[本文]
★ ★ ★
アメリカで起こっていることは、時間を置いて日本でも発生するケースが多いです。
アメリカのドキュメンタリー映像を見れば、日本に起こるかもしれない未来を垣間見れます。
先日、興味深いアメリカのドキュメンタリー映像を見ました。Netflixオリジナルドキュメンタリー『テイク・ユア・ピル:スマートドラッグの真実』です。
アデロールとはスマートドラッグ
ここで取り上げているスマートドラッグは、アデロールという薬です。
アデロールはADHD(注意欠如・多動性障害)の治療薬として、アメリカで販売されています。
ADHDとは注意力散漫になって、じっとしていられない症状です。アデロールを飲むとADHDの症状が収まり、物事に集中できるようになります。
ADHD気味のお子さんを抱えるアメリカのお母さんは、この薬を子どもに服用させているのです。
効果は集中力のアップ
この薬が問題視されているのは、ADHDではない通常の人が「集中力を高めるため」に使っているからです。
いわゆる「ハイ」になるためドラッグを購入するのではなく、勉強や仕事など成果を出すためドラッグに頼る人が増えているのです。
学生や起業家などが常用を告白
アデロールは、アメリカでは処方箋なしにオンラインで購入できます(日本は未認可)。
常用している大学生のインタビューでは、周りの多くの学生が使っていると告白しています。
インタビューに答えている人も、「わずか数ドルで成績がアップするなら安いもの」と悪びれる様子がありません。
他にもIT企業に勤めるエンジニアや金融業に勤める会社員も、インタビューに出演していました。
みな口を揃えて、「集中力を高まるため、アデロールを手放せない」と語っています。
飲むことで対等になれる
学生、エンジニア、金融…、彼らに共通しているのは、過酷な競争社会にいる点です。
★ ★ ★
[実施する指示]
上の本文を2文で要約してください。
★ ★ ★
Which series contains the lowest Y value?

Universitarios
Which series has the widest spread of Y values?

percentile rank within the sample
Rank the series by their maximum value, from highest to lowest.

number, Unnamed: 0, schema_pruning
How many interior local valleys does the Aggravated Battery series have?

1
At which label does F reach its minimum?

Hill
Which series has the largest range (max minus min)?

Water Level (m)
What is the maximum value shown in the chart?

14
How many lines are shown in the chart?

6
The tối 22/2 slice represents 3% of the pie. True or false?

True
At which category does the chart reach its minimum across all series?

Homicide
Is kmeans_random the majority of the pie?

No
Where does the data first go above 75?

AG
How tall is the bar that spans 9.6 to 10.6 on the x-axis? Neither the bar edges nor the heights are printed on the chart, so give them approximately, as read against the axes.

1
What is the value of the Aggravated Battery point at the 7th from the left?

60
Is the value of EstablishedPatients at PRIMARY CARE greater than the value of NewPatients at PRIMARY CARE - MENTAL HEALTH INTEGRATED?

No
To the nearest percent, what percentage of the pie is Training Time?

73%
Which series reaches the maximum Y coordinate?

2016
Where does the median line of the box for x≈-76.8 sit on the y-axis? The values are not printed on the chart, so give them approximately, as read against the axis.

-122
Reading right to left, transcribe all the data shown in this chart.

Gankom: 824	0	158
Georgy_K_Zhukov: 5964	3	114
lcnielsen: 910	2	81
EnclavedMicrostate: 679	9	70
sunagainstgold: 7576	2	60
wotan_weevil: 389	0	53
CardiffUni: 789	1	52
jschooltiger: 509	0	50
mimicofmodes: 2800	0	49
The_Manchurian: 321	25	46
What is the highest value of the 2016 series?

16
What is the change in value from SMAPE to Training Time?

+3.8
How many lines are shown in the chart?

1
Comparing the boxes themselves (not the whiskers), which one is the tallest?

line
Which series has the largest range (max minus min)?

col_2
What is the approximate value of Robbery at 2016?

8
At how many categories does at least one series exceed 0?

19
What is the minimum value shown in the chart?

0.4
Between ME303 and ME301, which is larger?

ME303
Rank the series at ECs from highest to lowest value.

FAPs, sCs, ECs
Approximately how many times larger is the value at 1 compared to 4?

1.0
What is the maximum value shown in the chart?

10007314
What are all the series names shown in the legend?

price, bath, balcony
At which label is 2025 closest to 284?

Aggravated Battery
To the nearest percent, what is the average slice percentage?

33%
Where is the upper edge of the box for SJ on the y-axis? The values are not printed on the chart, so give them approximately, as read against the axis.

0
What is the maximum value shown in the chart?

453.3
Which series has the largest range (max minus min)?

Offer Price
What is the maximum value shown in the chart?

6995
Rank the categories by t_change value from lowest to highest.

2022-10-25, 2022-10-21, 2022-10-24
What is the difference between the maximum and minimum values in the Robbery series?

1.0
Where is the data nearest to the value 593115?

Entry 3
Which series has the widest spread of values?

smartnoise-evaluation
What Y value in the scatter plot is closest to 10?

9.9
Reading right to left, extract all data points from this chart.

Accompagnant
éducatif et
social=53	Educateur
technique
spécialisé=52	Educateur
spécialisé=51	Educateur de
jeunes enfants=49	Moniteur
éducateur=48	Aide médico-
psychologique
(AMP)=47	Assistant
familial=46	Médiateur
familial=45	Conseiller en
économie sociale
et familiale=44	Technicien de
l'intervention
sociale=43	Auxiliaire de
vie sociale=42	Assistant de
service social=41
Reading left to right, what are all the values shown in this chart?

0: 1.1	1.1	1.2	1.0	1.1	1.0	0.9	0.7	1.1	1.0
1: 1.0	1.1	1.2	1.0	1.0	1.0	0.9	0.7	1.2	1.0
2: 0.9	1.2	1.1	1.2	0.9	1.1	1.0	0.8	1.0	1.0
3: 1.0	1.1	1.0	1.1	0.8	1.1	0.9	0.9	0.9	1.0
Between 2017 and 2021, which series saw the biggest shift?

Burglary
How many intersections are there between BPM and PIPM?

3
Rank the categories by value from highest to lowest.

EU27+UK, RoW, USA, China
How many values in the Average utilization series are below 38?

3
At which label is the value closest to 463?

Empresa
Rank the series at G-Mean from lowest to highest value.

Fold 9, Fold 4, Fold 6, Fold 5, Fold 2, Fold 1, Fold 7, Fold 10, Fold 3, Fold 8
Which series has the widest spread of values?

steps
★ ★ ★
[問題の解答]
Netflixオリジナルドキュメンタリー『テイク・ユア・ピル:スマートドラッグの真実』が取り上げるアデロールは、アメリカでADHDの治療薬として販売されているスマートドラッグで、飲むと物事に集中できるようになります。この薬が問題視されているのは、ADHDではない学生やIT企業のエンジニア、金融業の会社員など過酷な競争社会にいる人々が、勉強や仕事で成果を出すために集中力を高める目的で使っているからです。